Brocklebank also reported the difficulty he has had in coordinating with various municipalities, namely in the fact that he is having an extremely difficult time finding who, if anyone, is in charge of the trees in each municipality. He said it’s hard to create a cohesive communal network in Chautauqua and the surrounding counties when many municipalities don’t inventory their trees or track the presence of pests.

Hugh Golden, Lake View Cemetery’s office manager, was also in attendance to hear about the task force’s initiatives.

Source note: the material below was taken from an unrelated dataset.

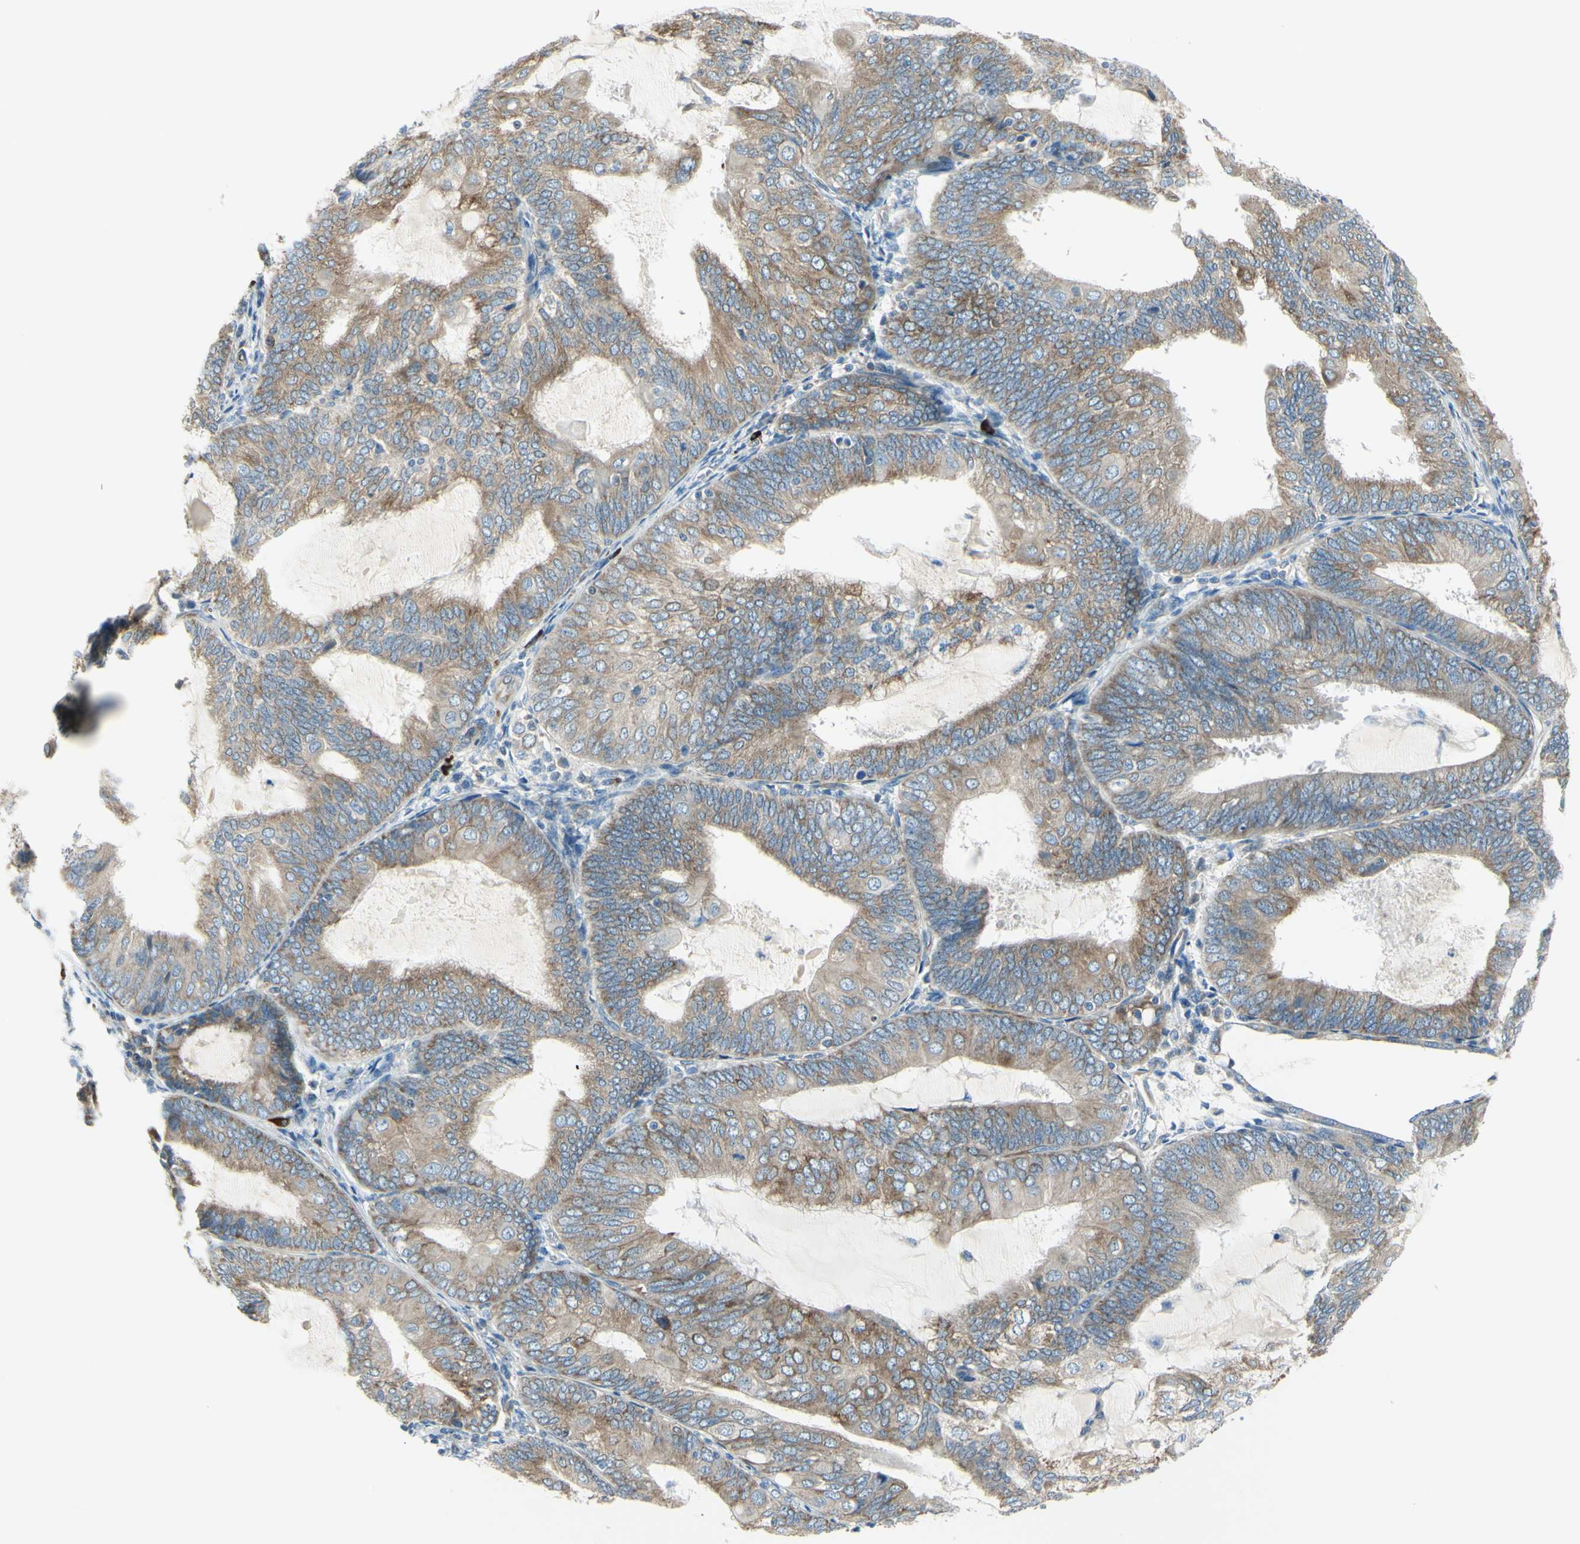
{"staining": {"intensity": "moderate", "quantity": ">75%", "location": "cytoplasmic/membranous"}, "tissue": "endometrial cancer", "cell_type": "Tumor cells", "image_type": "cancer", "snomed": [{"axis": "morphology", "description": "Adenocarcinoma, NOS"}, {"axis": "topography", "description": "Endometrium"}], "caption": "The immunohistochemical stain labels moderate cytoplasmic/membranous expression in tumor cells of endometrial cancer (adenocarcinoma) tissue.", "gene": "SELENOS", "patient": {"sex": "female", "age": 81}}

He said the cemetery has done little in the way of updating its tree inventory since it was last completed in about 1999. Since that time, he said, several trees have been removed and added and it’s going to be quite a process to bring the cemetery back up to date with its current inventory.

“We’re in a position now where we have a lot of work to do,” he said.

Golden said the cemetery is looking into grants for funding to help them re-inventory, and added that Chautauqua Region Community Foundation has offered a grant to help the cemetery identify areas that need work.

Elyse Henshaw, conservation technician for Roger Tory Peterson Institute, brought up an HWA citizen-scientist training session to be held at RTPI on Nov. 1. She said the session is open to people interested in learning more about HWA, its location and what can be done to reduce its spread. It is a precursor to the HWA early detection surveys conducted by RTPI, in conjunction with the Chautauqua Watershed Conservancy and Jamestown Community College, which typically take place from December through March.

The task force members concluded by tentatively scheduling its next meeting for Dec. 13, weather depending, and stated their intent to follow up either way with a March meeting to provide further updates.